Des données importantes qui permettent de mesurer l’ampleur des violences contre les femmes (et particulièrement les violences à caractère sexuel) sont ainsi dévoilées  et en expliquent mieux les causes principales : à commencer par les rapports de domination entre les hommes et les femmes, et également la grande précarité sociale dont souffrent les populations de certains territoires ultramarins, mais aussi et surtout les difficultés de la prise en charge des victimes, à cause du manque de structures d’accueil et d’hébergement ainsi que de la formation des professionnels.

Le CESE passe en revue les initiatives locales et les évolutions constantes qui prouvent que la mobilisation est bien présente en Outre-mer pour combattre ce phénomène, mais il reste encore beaucoup de travail à effectuer notamment en Nouvelle-Calédonie, en Polynésie française et à Saint-Pierre et Miquelon qui sont les territoires les plus touchés.

Les violences faites aux femmes se présentent sous différentes formes mais la plupart d’entre elles sont essentiellement des violences conjugales, il est donc nécessaire et urgent d’agir pour que les mentalités changent, en mettant en place davantage de structures et en permettant aux acteurs locaux de se former pour pouvoir être vraiment efficaces.

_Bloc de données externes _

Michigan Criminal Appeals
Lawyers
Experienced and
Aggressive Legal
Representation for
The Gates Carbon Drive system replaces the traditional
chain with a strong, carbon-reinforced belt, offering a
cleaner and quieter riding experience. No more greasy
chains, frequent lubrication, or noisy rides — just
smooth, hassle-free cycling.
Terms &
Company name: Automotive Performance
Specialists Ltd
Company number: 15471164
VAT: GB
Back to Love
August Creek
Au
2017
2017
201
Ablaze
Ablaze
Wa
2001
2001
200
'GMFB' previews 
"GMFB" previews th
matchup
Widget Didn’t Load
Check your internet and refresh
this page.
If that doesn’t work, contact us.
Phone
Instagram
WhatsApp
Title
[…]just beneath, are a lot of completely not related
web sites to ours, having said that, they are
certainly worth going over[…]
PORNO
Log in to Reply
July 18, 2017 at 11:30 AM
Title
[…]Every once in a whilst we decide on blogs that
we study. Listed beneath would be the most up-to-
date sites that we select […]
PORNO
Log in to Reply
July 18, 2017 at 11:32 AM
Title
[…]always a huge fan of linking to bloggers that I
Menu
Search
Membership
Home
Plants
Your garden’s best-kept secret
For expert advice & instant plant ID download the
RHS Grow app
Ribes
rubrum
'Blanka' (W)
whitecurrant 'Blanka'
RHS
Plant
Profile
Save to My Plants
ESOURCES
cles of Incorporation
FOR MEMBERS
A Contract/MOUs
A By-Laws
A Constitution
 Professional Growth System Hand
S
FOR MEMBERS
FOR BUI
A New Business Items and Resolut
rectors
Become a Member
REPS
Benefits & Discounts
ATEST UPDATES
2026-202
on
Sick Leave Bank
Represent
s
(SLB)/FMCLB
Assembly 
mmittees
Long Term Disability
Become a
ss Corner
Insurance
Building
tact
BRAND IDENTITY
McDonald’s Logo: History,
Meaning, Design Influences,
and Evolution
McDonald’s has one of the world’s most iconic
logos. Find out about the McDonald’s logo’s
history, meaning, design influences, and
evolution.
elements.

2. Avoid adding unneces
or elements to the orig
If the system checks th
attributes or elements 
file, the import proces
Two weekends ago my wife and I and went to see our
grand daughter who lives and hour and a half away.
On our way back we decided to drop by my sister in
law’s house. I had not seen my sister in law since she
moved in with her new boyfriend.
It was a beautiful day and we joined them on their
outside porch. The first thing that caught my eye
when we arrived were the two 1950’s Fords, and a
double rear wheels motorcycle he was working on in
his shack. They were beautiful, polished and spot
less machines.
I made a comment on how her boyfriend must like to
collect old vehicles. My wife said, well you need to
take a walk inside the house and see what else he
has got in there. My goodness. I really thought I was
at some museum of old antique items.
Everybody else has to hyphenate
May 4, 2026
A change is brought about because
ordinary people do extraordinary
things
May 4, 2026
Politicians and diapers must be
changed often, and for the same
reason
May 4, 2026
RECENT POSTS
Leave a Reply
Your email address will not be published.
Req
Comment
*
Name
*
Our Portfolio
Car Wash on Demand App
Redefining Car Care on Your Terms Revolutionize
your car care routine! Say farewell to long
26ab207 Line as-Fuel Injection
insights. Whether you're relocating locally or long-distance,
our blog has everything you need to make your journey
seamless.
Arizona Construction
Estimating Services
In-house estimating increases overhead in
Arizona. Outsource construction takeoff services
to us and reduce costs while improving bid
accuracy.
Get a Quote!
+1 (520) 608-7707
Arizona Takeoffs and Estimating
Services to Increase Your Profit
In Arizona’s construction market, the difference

Le CESE préconise que de nombreux efforts soient faits et que les stratégies appropriées soient mises en place rapidement face à l’urgence et à l’ampleur des besoins pour lutter contre les violences envers les femmes, et organiser réellement l’égalité dans la société, non sans avoir précisé que des financements publics adéquats sont nécessaires.

L’avis du Conseil Economique, Social et Environnemental a été présenté par Ernestine Ronai, psychologue et responsable de l’Observatoire départemental de Seine-Saint-Denis des violences envers les femmes et co-présidente de la commission Violences du Haut Conseil à l’Égalité entre les femmes et les hommes et Dominique Rivière, avocat-consultant et membre au titre de la cohésion sociale et territoriale et vie associative.